By late Saturday, more than 42,000 people were evacuated to schools, where villagers complained of overcrowding.
Arroyo told officials to immediately deliver prefabricated shelters and portable toilets to ease the congestion and assure sanitation.
"Why make them live in shanties? We have money for better things," she said.
She shook hands with some of the evacuees at Legazpi city's Bagumbayan Elementary School, as others cheered and applauded. She also distributed bags of relief supplies that included blankets, canned goods, soap and toothpaste.

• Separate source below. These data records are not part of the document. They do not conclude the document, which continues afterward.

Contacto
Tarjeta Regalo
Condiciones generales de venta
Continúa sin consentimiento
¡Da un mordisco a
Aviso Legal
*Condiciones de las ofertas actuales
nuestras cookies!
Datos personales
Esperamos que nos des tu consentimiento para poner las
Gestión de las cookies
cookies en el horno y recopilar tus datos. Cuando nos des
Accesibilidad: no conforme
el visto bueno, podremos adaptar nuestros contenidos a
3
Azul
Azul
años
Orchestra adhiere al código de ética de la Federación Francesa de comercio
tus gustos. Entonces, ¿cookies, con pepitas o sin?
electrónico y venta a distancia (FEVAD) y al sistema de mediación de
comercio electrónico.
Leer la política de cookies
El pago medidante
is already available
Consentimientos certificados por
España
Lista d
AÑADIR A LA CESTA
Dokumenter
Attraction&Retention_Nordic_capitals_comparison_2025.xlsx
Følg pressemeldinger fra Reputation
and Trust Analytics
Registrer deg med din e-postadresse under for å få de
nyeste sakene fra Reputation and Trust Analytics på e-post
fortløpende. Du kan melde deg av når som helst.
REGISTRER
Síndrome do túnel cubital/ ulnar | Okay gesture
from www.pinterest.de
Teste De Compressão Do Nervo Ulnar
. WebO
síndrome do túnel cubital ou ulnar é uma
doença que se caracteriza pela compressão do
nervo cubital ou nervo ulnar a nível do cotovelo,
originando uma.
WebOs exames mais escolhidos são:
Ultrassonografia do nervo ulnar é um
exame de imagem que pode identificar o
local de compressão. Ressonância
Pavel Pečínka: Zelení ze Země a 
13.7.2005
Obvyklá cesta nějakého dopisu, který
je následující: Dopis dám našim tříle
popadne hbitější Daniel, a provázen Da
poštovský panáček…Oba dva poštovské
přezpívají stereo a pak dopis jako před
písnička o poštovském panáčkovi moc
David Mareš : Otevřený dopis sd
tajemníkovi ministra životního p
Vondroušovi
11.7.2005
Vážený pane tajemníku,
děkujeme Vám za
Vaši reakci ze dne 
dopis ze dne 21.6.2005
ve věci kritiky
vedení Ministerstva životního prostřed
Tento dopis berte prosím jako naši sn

"We are happy that she came here," said Alma Rana, a 29-year-old mother of four. "It's uncomfortable here, the toilet facilities are inadequate and we lack water."
Dozens of people were packed into schoolrooms that normally seat about 40, and were forced to sleep on the concrete floors. During school hours, the evacuees stayed in tents outside or remained in the school's corridors.
Provincial Gov. Fernando Gonzalez said a major eruption could increase the number of evacuees by 20,000.
A train loaded with packages of used clothes and boxes of luncheon meat arrived Friday in Legazpi, the capital of Albay province, and one of the towns at the foot of the 2,462-meter (8,077-foot) volcano.
Mayon, about 340 kilometers (210 miles) southeast of Manila, is known for its near-perfect conical peak.
Renato Solidum, chief of the Philippine Institute of Volcanology and Seismology, said with two more ash explosions Saturday, the number of such events had increased to 20 since Monday, when the agency declared alert Level 4 - the second highest of a five-step volcano warning system that suggests a "hazardous" eruption within days.
"I emphasized (to the president) that the character being exhibited by Mayon has changed. There is a shift to the more explosive phases," he told The Associated Press.
Solidum said that clouds of extremely hot gas, ash and debris called pyroclastic flows that roll down the slopes of the volcano at high speed during an eruption might be contained within a six-kilometer (3.75-mile) zone from the crater. The "danger zone" has been extended up to eight kilometers (five miles) on the mountain's southeastern flanks.
"The volume (of lava) and the explosivity will be less than 1814," Solidum said, referring to the year of the volcano's deadliest eruption when lava flowed up to 10 kilometers (six miles) down the slope, burying an entire town and killing 1,200 people.